Using personification, Dickens starts the passage setting the scene Carton is in. Dickens says that, “the day was coldly looking in through its grimy windows. It seems as if the day is like this because of how Carton is. “Sadly, sadly the sun rose” shows more of Dickens’ sympathetic attitude towards Carton. We learn later in the chapter that the setting is how Dickens’ thinks of Carton’s life as cold, and sad.

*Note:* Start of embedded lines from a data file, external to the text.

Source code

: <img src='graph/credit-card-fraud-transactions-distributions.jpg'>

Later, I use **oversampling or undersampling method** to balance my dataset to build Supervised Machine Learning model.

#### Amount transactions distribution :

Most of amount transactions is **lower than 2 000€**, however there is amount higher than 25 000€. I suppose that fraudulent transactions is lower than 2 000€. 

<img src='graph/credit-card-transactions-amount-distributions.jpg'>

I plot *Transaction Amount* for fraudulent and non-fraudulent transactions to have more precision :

Through a plethora of gloomy diction we gain more knowledge about Dickens’ compassionate and sympathetic attitude towards Carton. The setting is similar to how dickens feels that Carton’s life is. Dickens says that when Carton got out of the house the air was “cold and sad, the dull sky overcast, the river dark and dim, the whole scene like a lifeless desert.” Basically, Carton’s life is a lifeless desert. Dickens also uses connotation to show Carton’s emotion when he gets to his home. When Carton got home, he “threw himself down in his clothes on a neglected bed, and its pillow was wet with wasted tears” Carton was crying for his wasted life. Through Dickens’ choice of words, we learn how he sympathizes with him.
Everyone sympathizes with Carton. He is a smart and good person but he is incapable of finding his happiness and staying happy. It is easy to understand why Dickens has a sympathetic attitude towards Carton. We can’t help but hope that Carton gets himself together at one point in the story.